[Your task] When you reach the line in the data below that contains "left shoulder: (1358, 543, -9)", please start repeating lines exactly, and stop after the line that contains "right wrist: (177, 246, -9)", repeating nothing else.
Data for analysis Start Marker
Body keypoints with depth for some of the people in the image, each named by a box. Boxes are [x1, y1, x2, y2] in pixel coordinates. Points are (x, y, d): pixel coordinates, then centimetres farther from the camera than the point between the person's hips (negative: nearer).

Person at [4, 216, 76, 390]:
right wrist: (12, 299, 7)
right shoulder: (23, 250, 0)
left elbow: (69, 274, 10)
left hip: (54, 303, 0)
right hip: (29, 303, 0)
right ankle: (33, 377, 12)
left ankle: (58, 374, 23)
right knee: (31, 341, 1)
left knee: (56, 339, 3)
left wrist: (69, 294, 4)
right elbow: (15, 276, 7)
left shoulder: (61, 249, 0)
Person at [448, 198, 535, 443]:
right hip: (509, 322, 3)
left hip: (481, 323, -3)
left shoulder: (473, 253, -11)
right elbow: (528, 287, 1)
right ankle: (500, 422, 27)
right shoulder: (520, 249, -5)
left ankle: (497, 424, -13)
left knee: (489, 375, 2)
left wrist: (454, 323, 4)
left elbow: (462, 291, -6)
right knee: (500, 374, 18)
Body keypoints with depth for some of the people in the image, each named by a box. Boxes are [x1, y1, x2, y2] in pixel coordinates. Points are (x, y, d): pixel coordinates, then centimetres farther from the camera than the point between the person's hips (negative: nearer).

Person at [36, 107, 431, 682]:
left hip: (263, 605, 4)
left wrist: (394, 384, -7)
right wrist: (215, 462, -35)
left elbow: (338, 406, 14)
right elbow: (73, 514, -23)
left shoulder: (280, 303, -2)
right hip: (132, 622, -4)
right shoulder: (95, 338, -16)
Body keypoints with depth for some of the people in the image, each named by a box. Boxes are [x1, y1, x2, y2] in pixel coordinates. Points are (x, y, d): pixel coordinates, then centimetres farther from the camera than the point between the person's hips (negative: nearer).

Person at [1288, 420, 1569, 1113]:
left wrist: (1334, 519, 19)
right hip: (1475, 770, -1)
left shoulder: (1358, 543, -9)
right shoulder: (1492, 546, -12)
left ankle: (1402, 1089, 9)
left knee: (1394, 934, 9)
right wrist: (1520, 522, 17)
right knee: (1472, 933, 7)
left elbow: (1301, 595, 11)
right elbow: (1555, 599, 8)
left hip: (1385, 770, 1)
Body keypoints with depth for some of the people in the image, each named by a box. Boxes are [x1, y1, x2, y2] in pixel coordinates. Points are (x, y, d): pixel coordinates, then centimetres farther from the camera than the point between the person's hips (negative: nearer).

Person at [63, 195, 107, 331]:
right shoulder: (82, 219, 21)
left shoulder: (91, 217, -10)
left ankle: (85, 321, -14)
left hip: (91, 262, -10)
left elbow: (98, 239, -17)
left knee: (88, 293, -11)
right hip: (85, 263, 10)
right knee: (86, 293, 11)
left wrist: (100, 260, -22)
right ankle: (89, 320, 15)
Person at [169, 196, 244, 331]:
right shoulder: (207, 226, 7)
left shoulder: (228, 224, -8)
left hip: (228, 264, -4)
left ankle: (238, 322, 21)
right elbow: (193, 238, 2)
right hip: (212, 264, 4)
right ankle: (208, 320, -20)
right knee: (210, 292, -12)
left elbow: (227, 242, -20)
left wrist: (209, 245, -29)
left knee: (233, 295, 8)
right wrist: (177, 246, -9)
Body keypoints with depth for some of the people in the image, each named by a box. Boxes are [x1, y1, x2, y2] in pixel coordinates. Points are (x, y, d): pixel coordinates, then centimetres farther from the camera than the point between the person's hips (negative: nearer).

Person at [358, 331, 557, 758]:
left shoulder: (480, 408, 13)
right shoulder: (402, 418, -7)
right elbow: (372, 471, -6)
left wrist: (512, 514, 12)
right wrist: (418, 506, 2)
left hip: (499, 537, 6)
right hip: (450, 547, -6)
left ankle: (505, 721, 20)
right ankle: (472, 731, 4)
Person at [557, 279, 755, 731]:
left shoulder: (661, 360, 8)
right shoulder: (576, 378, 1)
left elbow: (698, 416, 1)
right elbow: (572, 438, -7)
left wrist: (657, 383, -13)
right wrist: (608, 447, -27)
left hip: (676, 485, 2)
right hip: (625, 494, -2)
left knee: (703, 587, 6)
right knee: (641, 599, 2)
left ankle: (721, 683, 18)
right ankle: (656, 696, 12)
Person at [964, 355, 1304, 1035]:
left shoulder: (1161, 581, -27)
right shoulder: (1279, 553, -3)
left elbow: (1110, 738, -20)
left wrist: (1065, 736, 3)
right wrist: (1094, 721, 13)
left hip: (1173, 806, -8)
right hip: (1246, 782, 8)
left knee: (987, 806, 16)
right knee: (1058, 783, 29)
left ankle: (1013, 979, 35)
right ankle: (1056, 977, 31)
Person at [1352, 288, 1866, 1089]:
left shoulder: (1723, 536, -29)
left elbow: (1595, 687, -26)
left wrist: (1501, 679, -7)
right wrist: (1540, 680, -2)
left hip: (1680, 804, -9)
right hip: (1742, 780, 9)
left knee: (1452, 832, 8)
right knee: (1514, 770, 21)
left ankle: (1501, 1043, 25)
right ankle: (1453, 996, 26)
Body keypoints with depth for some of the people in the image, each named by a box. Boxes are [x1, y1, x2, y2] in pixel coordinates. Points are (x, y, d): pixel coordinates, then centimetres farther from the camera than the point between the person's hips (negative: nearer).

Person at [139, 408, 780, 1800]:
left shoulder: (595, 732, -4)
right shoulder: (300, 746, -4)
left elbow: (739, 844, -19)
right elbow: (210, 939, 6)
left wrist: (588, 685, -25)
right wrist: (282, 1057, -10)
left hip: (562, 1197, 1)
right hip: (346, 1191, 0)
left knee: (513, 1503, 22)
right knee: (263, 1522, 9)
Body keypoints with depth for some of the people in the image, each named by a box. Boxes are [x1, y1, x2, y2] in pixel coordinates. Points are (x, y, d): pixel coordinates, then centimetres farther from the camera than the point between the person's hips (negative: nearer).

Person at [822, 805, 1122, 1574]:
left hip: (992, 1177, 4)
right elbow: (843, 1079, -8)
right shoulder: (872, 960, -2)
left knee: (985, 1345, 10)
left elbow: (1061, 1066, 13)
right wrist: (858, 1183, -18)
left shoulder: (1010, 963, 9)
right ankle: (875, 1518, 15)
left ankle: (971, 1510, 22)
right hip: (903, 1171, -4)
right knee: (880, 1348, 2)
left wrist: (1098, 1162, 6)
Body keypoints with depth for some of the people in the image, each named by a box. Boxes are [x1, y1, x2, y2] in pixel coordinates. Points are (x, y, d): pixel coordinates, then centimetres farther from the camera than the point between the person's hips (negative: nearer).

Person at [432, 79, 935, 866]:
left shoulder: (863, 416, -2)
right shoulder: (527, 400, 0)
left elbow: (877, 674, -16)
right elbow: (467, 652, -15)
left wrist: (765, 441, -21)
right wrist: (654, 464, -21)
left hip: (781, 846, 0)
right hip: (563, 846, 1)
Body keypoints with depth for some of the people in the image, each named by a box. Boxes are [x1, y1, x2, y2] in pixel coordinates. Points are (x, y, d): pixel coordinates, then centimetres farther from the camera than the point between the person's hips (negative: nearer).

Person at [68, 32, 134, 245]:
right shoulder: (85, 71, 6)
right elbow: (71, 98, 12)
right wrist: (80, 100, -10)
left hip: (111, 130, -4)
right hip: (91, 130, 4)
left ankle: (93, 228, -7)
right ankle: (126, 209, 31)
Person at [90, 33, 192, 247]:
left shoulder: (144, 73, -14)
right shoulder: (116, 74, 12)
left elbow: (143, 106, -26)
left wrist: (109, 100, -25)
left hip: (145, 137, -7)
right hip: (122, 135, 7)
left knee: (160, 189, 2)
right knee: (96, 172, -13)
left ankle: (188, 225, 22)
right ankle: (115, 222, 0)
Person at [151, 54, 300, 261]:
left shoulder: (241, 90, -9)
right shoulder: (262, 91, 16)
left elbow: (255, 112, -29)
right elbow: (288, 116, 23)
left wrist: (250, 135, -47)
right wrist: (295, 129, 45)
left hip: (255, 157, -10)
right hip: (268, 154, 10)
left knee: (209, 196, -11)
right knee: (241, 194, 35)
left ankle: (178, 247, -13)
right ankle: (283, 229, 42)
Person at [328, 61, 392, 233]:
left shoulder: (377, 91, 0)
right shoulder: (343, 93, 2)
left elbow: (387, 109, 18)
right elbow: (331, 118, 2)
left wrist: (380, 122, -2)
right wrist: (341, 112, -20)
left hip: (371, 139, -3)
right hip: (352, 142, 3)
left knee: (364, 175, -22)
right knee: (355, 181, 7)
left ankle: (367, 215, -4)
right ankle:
Data for analysis End Marker
[Solution below]
left shoulder: (1358, 543, -9)
right shoulder: (1492, 546, -12)
left ankle: (1402, 1089, 9)
left knee: (1394, 934, 9)
right wrist: (1520, 522, 17)
right knee: (1472, 933, 7)
left elbow: (1301, 595, 11)
right elbow: (1555, 599, 8)
left hip: (1385, 770, 1)
Body keypoints with depth for some of the people in the image, each named by a box. Boxes are [x1, y1, x2, y2] in pixel coordinates. Points are (x, y, d): pixel coordinates, then centimetres farther from the camera than the point between the person's hips (negative: nearer).

Person at [63, 195, 107, 331]:
right shoulder: (82, 219, 21)
left shoulder: (91, 217, -10)
left ankle: (85, 321, -14)
left hip: (91, 262, -10)
left elbow: (98, 239, -17)
left knee: (88, 293, -11)
right hip: (85, 263, 10)
right knee: (86, 293, 11)
left wrist: (100, 260, -22)
right ankle: (89, 320, 15)
Person at [169, 196, 244, 331]:
right shoulder: (207, 226, 7)
left shoulder: (228, 224, -8)
left hip: (228, 264, -4)
left ankle: (238, 322, 21)
right elbow: (193, 238, 2)
right hip: (212, 264, 4)
right ankle: (208, 320, -20)
right knee: (210, 292, -12)
left elbow: (227, 242, -20)
left wrist: (209, 245, -29)
left knee: (233, 295, 8)
right wrist: (177, 246, -9)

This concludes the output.